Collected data
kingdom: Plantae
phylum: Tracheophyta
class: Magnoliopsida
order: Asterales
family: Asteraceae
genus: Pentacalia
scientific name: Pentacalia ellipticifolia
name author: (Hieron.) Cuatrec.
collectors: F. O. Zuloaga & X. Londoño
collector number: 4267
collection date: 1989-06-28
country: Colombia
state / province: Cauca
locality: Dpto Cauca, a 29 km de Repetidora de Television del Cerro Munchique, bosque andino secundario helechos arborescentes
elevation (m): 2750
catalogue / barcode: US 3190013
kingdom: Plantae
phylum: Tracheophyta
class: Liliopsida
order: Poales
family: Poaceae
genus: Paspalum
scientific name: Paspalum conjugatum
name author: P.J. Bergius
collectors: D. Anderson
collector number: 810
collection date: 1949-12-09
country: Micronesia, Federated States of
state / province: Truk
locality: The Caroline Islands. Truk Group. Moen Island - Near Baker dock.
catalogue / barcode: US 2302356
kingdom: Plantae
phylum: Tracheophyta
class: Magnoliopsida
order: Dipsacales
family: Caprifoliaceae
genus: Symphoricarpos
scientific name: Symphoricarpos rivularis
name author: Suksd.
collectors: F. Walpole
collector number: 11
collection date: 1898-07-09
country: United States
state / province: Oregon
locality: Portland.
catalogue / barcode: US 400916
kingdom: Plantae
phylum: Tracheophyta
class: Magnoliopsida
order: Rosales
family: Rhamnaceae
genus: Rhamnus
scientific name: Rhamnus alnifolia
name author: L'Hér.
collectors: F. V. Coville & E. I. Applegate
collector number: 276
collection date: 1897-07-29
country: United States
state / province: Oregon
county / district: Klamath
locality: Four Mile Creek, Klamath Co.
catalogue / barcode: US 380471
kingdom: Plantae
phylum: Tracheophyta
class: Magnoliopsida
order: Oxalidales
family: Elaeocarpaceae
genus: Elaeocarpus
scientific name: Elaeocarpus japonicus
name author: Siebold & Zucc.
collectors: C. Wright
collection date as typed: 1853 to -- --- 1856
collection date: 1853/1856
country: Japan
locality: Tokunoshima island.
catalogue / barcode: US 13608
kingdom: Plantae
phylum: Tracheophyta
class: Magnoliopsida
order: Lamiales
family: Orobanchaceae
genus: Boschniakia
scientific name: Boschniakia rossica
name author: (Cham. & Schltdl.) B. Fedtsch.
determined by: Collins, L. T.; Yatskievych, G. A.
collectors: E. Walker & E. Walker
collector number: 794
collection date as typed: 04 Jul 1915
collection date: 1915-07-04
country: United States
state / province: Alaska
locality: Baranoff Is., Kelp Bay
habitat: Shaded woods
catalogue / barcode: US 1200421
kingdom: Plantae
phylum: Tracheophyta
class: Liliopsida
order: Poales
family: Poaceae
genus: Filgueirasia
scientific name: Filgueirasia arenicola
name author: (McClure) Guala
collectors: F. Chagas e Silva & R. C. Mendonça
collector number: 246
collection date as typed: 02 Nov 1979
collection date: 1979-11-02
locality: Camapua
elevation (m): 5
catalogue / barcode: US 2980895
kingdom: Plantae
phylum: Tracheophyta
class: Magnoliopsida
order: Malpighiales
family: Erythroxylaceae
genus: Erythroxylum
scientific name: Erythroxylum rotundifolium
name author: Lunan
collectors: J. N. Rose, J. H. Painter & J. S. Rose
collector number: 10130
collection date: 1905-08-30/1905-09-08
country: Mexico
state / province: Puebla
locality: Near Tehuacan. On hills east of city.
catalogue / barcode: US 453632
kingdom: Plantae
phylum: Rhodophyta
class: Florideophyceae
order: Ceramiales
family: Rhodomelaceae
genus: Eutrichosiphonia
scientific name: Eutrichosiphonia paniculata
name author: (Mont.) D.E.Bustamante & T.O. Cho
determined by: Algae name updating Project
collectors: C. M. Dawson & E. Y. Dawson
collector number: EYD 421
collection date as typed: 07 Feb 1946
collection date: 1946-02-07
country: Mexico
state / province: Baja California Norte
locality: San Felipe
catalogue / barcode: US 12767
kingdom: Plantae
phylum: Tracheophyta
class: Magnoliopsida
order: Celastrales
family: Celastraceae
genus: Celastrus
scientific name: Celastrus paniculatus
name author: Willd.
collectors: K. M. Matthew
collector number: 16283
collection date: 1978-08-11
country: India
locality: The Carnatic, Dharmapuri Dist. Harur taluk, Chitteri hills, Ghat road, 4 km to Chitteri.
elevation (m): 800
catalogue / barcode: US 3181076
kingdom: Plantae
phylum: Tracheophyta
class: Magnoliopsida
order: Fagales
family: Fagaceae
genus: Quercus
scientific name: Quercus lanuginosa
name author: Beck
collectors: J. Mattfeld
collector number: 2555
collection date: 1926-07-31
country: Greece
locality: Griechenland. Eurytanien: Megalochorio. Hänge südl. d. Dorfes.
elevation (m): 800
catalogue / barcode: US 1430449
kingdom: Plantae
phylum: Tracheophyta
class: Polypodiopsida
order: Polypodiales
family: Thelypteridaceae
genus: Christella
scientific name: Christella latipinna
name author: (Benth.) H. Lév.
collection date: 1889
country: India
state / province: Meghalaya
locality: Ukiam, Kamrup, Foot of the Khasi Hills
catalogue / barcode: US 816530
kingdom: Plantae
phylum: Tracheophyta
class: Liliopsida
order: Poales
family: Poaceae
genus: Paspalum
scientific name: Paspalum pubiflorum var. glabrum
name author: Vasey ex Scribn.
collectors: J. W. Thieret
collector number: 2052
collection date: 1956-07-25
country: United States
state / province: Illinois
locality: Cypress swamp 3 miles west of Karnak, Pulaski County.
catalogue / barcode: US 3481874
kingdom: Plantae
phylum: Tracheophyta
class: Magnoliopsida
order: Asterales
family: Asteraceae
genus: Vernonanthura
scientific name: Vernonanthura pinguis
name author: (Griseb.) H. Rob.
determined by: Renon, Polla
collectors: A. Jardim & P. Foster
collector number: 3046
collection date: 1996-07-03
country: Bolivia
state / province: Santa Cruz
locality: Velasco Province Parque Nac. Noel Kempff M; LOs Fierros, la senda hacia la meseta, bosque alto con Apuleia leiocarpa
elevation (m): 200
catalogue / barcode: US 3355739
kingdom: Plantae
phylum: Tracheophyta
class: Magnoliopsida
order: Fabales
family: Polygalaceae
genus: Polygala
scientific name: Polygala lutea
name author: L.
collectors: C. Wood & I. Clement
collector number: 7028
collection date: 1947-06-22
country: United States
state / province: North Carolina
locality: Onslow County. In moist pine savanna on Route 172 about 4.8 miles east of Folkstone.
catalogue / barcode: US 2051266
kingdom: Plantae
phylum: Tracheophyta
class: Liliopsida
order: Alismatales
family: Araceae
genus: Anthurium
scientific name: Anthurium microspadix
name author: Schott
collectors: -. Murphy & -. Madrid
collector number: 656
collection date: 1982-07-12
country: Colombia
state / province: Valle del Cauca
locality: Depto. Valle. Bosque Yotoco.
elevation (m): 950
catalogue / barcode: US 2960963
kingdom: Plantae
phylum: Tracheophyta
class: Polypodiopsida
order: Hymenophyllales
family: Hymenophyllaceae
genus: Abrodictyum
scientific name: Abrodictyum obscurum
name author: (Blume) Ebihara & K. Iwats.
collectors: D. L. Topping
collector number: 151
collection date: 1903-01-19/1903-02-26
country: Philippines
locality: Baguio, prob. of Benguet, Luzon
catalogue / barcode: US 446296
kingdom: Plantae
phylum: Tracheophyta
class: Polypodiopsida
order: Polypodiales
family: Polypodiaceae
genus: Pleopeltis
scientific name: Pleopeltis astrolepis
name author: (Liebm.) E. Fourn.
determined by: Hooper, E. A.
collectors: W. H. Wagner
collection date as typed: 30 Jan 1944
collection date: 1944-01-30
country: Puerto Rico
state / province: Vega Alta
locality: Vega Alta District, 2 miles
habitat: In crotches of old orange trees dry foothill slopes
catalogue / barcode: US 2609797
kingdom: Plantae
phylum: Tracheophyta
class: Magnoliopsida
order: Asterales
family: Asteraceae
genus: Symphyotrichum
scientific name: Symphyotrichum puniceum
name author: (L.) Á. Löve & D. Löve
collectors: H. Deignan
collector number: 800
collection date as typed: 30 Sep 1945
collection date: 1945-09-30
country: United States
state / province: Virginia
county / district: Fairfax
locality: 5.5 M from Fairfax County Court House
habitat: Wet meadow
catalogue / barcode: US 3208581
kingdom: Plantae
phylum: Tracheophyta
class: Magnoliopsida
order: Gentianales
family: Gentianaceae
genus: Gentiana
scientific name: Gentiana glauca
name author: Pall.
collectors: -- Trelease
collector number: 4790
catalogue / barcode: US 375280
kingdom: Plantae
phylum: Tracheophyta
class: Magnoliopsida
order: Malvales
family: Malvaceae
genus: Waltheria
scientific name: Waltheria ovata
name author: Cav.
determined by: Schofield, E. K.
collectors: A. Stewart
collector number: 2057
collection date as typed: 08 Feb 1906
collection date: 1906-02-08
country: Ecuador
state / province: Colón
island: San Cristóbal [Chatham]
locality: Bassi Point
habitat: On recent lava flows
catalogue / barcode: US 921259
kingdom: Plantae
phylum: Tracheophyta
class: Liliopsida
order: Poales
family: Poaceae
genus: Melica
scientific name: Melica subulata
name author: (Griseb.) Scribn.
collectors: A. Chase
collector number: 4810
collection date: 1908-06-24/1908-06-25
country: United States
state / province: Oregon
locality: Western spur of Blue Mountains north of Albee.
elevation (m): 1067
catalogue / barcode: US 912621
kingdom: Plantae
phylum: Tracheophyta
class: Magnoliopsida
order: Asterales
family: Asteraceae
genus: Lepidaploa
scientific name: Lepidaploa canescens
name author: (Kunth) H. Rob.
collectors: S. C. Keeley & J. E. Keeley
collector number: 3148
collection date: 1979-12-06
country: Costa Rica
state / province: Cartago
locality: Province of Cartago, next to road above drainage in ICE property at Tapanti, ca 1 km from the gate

## Stated task
Retype the records, everything from the line containing "county / district: Klamath" down to the line containing "collectors: C. Wright", keeping each line exactly the same.

## Task result
county / district: Klamath
locality: Four Mile Creek, Klamath Co.
catalogue / barcode: US 380471
kingdom: Plantae
phylum: Tracheophyta
class: Magnoliopsida
order: Oxalidales
family: Elaeocarpaceae
genus: Elaeocarpus
scientific name: Elaeocarpus japonicus
name author: Siebold & Zucc.
collectors: C. Wright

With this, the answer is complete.